Being "inspired" is a good thing. Being inspired and acting upon it is better. Being inspired, acting upon it and crediting your inspiration is the best. Suresh Varma, the director of Swamy Ra Ra, openly claims he lifts from every movie he likes, and lists two other people who do it - Ramgopal Varma and Quentin Tarantino.
Swamy Ra Ra draws heavily from Delhi Belly
and Kshana Kshanam, and has action and shots inspired from all Tarantino movies. The result is a slick product that has a run time of little over two hours, thanks largely to a few hundred slo-mo shots that the director includes.
The film's plot is about an idol that is stolen from the Anantha Padmanabha Swamy temple in Kerala. The idol changes several hands, and perchance lands in the hands of Surya (Nikhil), a small-time pickpocket, and his cohorts.
Surya and his gang sell it off to Salarjung Shankar (Jeeva) for a paltry sum. A criminal, Durga Prasad (Ravi Babu), is also after the idol.

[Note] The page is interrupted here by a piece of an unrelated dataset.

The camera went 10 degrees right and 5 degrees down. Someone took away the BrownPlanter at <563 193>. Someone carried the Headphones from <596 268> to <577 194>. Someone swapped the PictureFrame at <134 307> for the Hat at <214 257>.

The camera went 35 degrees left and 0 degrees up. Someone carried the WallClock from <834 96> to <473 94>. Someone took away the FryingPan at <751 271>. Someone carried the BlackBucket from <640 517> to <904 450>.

Durga Prasad kidnaps Swathi, and Surya is now forced to retrieve the idol, which that has passed into the hands of a couple of Nigerians. This plot and a few other crazy subplots constitute the story of Swamy Ra Ra.

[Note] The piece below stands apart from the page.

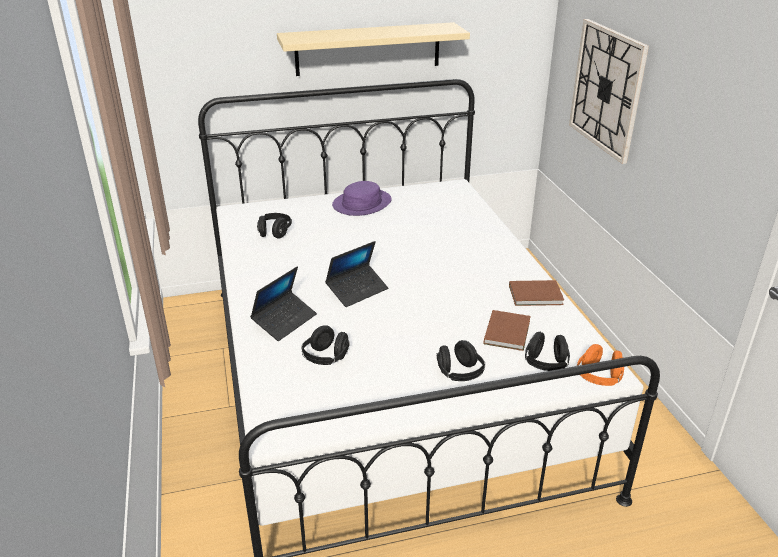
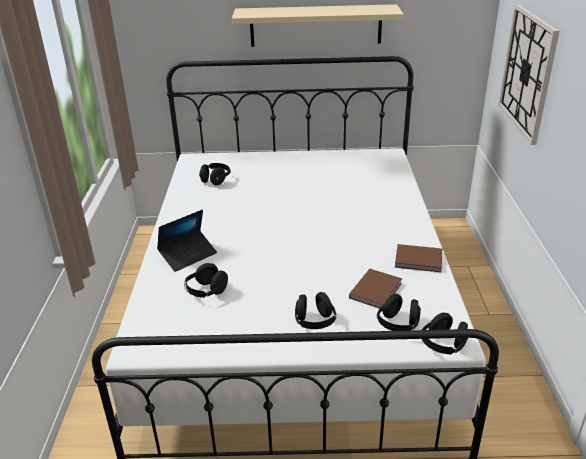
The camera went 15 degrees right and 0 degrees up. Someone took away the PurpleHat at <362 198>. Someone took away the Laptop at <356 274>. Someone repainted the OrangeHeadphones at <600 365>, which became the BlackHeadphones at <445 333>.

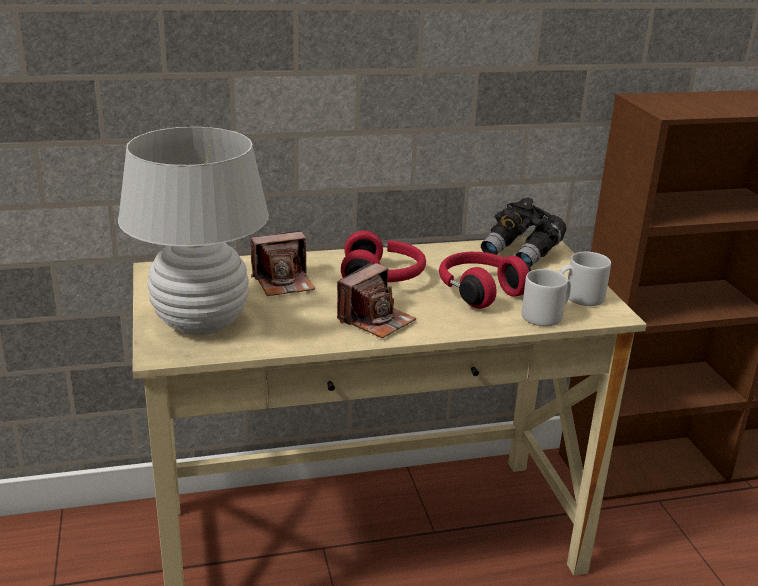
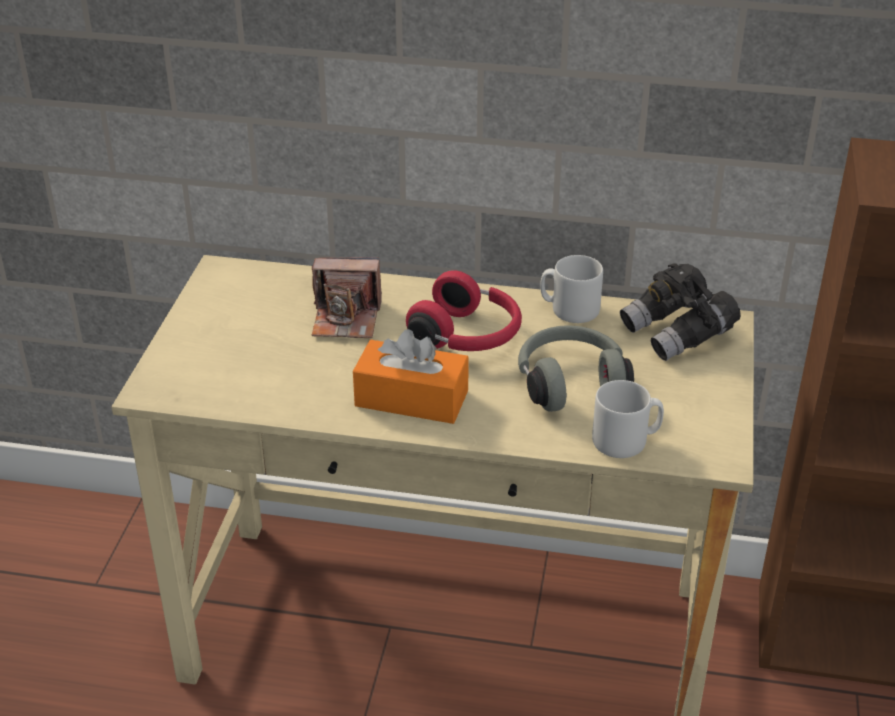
The camera went 25 degrees right and 10 degrees up. Someone took away the WhiteTableLamp at <193 231>. Someone repainted the RedHeadphones at <485 280>, which became the GreyHeadphones at <576 368>. Someone carried the GreyMug from <585 279> to <571 289>. Someone swapped the PhotoCamera at <376 300> for the OrangeTissueBox at <411 376>.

As confusing as it sounds, Swamy Ra Ra is narrated with utmost clarity. The film has several subplots, all of which are brought to a good conclusion. The screenplay is tightly knit, and the story is interestingly narrated. The way the film takes off with a seemingly unrelated incident that is then cleverly woven into the film at a crucial time shows that the director knew what he was doing and was in complete command of the script he wrote.
The film is well-shot, and the Hyderabad that all of us know is shown wonderfully - from the crowded by-lanes of the Old City to the multi-storied edifices of the Financial District, the city provides a great backdrop.

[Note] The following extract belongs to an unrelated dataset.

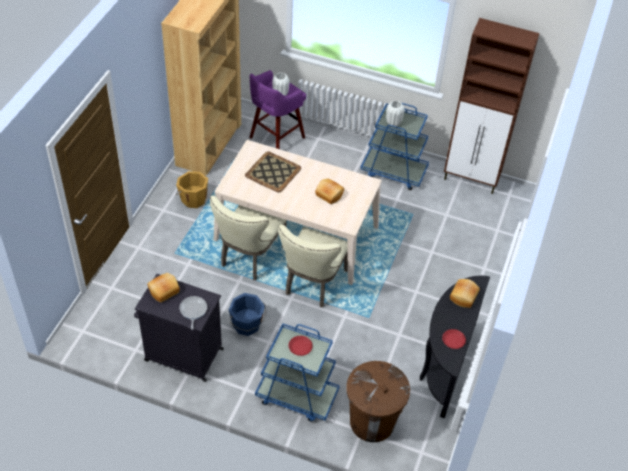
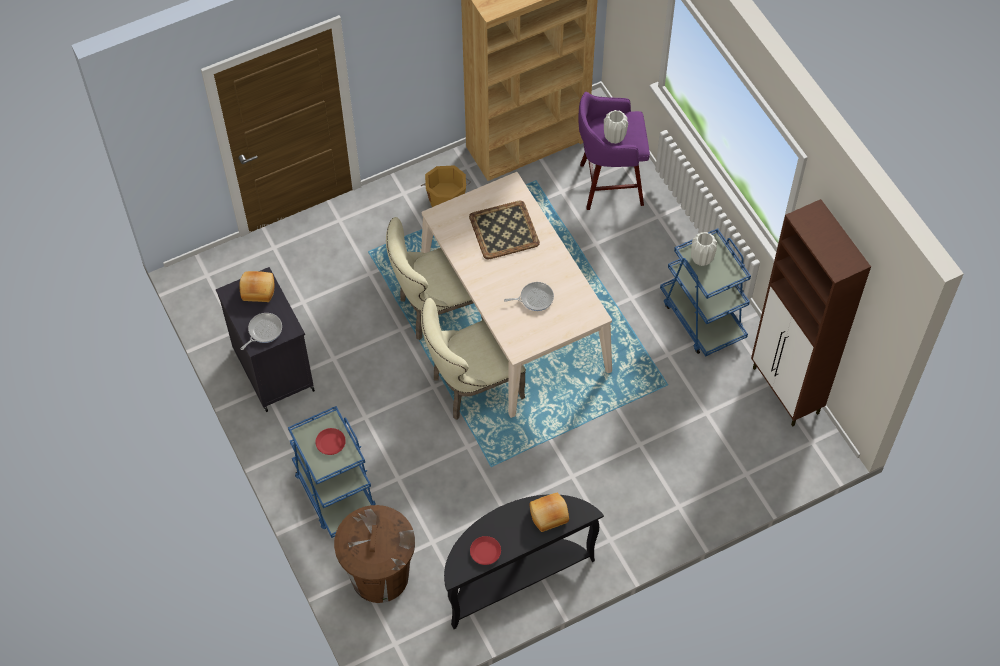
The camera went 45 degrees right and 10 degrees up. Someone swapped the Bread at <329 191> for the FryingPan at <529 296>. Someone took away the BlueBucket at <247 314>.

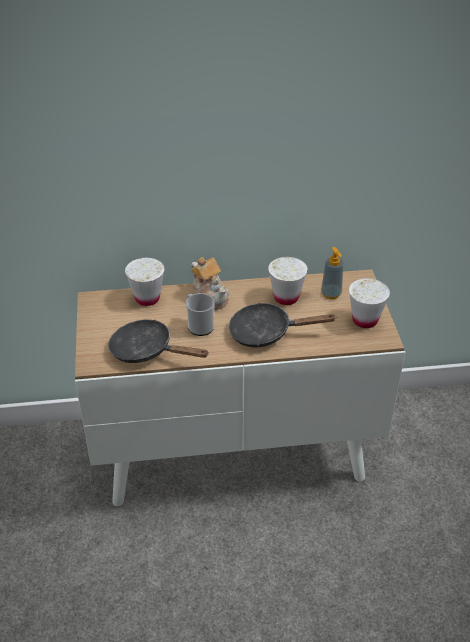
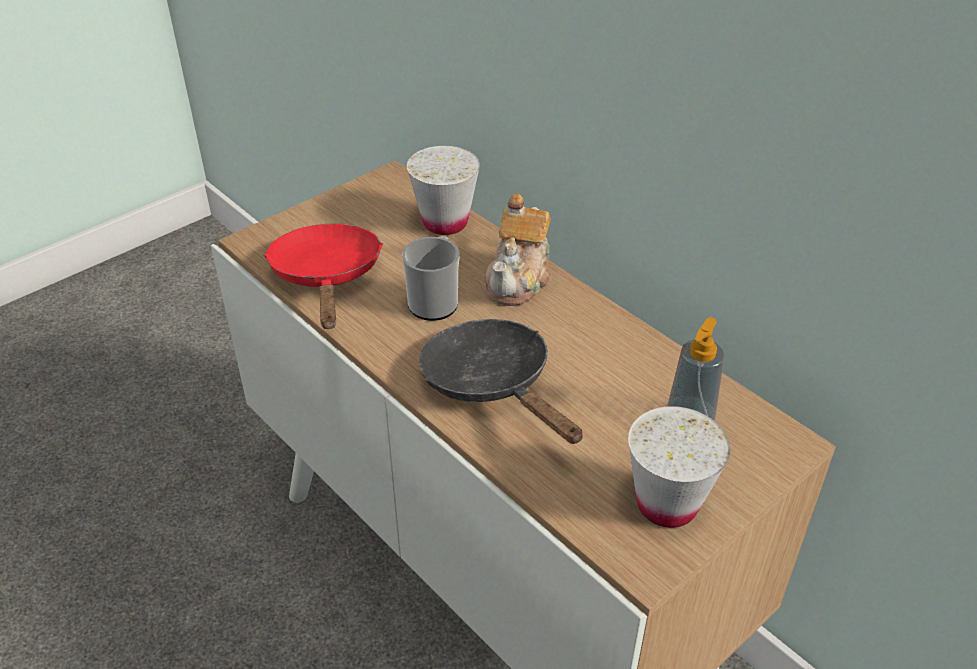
The camera went 55 degrees right and 0 degrees up. Someone took away the WhiteCup at <288 281>. Someone repainted the BlackFryingPan at <158 341>, which became the RedFryingPan at <323 276>.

The songs and background score by Sunny MR have a new ring to them. The songs also play out nicely in the background and help take the story forward leaving us with little to complain.
Nikhil goes for a makeover, and moves away from the loud mass characters that he has had little success with since Happy Days
. He does well in a subdued character. He does look too sophisticated to be a pickpocket, but the director probably wanted to convey the fact that pickpockets need not look any different from the rest of us.
Swathi is, well, Swathi. She does little different from what she has done earlier. Ravi Babu, Jeeva and the other supporting cast, including Pooja Ramachandran, Chanti and the Jogi brothers are all good fun.
The only flaws of the film are its slightly leisurely pacing that makes the two hours seem much longer, and the director's pre-occupation with style, which contributes to a few scenes being stretched beyond belief. The beautiful chase sequence from Bejoy Nambiar's Shaitan
is copied in the film, but it is not set against an eternal classic like Khoya Khoya Chand, and just passes muster.
Swamy Ra Ra is a decent one-time watch for its fresh approach to an inspired story, some cool visuals and a peppy score. So, if you are done seeing the original Tarantino flick, give this inspired piece of cinema a chance.